**THE PROBLEM**
Only the lines of the data below from the one with "right shoulder: (84, 117)" through the one with "right ankle: (88, 207)" are wanted. Repeat them exactly.

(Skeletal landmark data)
*** Block opens ***
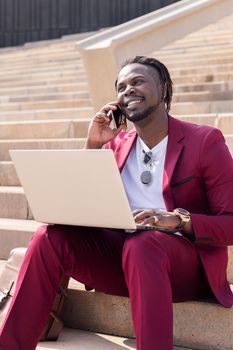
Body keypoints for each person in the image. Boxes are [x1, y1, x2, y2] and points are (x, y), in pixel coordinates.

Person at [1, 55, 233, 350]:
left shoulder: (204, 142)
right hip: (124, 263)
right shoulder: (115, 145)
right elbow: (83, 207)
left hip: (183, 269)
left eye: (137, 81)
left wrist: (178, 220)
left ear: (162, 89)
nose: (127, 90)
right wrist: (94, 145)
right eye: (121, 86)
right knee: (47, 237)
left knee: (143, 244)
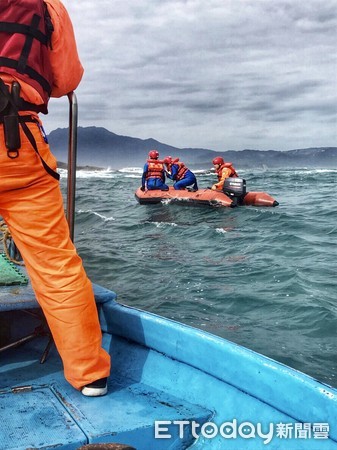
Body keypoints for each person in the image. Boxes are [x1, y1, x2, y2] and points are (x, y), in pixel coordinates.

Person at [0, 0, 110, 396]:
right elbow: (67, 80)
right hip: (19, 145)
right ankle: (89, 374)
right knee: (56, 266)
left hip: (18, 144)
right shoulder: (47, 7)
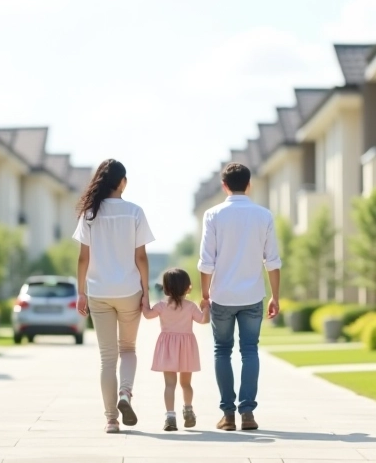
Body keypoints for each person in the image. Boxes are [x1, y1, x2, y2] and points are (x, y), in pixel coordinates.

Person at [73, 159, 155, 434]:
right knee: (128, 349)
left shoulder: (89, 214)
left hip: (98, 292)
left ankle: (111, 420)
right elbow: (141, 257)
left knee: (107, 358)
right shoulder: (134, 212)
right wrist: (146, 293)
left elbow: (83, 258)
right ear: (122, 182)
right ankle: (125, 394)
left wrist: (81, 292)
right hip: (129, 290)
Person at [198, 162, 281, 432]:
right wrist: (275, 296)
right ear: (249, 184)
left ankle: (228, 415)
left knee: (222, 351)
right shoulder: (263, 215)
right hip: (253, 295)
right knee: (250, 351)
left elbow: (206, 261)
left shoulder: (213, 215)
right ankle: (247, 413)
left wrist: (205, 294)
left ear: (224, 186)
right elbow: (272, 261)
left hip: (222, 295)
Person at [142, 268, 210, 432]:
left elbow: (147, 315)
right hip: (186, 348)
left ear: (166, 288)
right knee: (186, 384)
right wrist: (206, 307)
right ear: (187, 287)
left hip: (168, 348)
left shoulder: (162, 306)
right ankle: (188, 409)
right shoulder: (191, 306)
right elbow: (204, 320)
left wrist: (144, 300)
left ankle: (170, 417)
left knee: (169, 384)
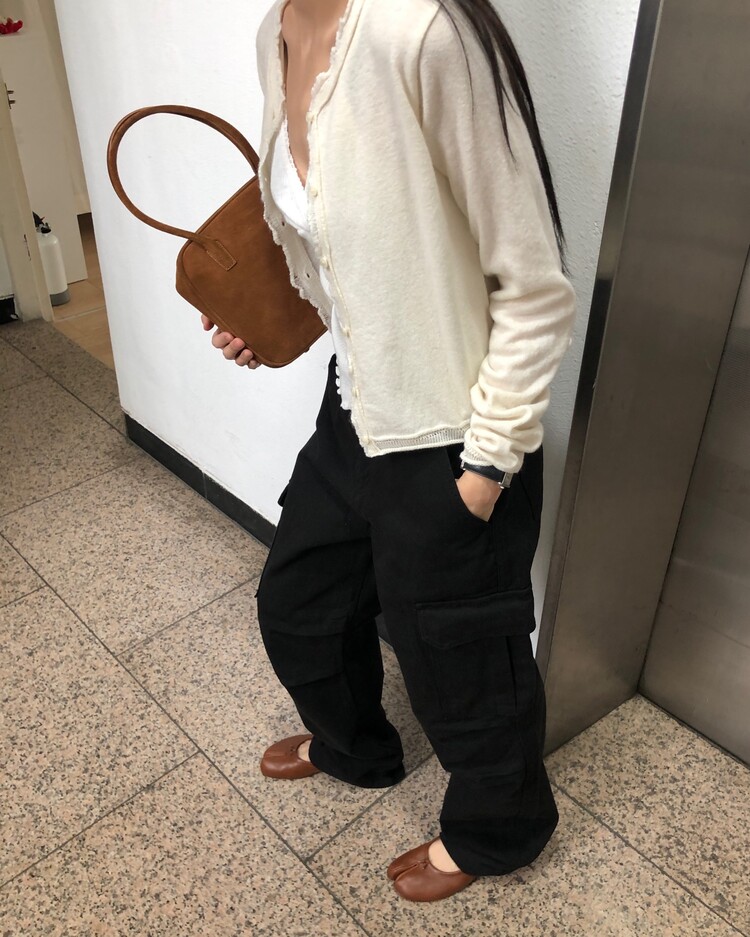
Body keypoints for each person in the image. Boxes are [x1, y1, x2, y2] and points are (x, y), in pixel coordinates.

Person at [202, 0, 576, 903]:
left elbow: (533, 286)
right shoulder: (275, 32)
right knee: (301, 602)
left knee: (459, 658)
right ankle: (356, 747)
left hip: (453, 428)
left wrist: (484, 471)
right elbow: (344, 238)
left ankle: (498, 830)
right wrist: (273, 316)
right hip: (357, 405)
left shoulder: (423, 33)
*** Block closes ***
*** Block opens ***
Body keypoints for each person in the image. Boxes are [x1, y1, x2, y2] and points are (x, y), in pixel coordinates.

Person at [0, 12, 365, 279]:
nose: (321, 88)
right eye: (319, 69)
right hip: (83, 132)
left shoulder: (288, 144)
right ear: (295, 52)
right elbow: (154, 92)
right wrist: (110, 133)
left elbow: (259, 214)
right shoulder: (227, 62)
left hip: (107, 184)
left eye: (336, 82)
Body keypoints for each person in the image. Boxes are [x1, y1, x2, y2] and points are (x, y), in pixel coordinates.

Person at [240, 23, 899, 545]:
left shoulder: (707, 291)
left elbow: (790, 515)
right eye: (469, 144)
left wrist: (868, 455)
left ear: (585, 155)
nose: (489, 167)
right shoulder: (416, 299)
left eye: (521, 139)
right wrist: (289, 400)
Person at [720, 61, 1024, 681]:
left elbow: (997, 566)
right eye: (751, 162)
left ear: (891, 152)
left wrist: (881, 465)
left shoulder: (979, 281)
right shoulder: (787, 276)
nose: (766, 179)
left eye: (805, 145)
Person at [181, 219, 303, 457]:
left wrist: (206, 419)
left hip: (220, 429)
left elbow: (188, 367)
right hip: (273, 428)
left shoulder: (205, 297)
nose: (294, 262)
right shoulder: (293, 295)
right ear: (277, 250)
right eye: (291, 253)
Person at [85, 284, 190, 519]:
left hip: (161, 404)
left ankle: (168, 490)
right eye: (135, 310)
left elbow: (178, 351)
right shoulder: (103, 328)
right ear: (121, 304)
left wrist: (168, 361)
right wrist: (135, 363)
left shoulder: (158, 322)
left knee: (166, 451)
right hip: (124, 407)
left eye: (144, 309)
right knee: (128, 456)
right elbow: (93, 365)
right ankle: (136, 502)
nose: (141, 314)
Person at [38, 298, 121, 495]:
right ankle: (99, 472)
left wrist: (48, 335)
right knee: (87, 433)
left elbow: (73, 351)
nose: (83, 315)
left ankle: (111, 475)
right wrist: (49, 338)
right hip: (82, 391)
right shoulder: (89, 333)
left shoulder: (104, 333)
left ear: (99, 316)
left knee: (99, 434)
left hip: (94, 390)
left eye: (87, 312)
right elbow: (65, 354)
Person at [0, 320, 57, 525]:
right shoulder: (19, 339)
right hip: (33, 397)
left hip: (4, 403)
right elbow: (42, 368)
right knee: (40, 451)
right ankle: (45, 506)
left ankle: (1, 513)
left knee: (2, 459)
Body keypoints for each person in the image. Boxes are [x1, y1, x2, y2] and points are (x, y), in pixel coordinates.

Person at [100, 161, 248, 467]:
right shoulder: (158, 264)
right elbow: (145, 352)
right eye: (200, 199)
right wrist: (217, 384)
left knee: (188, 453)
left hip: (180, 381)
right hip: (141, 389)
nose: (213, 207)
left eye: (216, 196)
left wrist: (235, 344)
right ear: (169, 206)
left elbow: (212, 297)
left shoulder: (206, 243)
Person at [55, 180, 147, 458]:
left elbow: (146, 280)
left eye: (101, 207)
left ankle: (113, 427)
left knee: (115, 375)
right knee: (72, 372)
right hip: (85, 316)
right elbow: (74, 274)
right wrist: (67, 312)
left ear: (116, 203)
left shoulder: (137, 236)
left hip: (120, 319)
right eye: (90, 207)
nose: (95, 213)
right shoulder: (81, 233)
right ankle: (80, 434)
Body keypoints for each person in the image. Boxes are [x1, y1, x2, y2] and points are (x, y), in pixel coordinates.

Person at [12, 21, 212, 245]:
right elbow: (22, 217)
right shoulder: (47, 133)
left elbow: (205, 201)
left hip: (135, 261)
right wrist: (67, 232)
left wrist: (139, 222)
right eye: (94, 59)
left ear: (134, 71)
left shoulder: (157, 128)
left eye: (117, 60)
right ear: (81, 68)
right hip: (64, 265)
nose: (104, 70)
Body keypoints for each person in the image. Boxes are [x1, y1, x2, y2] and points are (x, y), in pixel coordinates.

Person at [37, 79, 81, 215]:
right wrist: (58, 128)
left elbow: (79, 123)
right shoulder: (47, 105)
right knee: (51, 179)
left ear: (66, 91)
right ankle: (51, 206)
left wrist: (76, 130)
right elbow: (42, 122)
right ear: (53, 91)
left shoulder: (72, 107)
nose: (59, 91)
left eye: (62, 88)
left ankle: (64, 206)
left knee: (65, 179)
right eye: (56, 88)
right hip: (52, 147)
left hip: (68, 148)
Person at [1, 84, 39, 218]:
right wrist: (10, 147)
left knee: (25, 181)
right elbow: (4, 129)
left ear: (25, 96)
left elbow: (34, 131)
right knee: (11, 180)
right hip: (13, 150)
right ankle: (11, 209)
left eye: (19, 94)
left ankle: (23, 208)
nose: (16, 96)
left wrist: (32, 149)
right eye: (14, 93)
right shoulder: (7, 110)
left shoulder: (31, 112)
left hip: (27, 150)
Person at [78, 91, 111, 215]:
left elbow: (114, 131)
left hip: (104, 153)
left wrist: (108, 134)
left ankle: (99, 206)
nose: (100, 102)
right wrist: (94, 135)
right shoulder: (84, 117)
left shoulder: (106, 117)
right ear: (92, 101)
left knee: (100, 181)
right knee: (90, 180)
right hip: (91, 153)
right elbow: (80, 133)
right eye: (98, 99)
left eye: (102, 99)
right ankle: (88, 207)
*** Block closes ***
**SOLVED PROBLEM**
right shoulder: (84, 117)
left shoulder: (106, 117)
right ear: (92, 101)
left knee: (100, 181)
right knee: (90, 180)
right hip: (91, 153)
right elbow: (80, 133)
right eye: (98, 99)
left eye: (102, 99)
right ankle: (88, 207)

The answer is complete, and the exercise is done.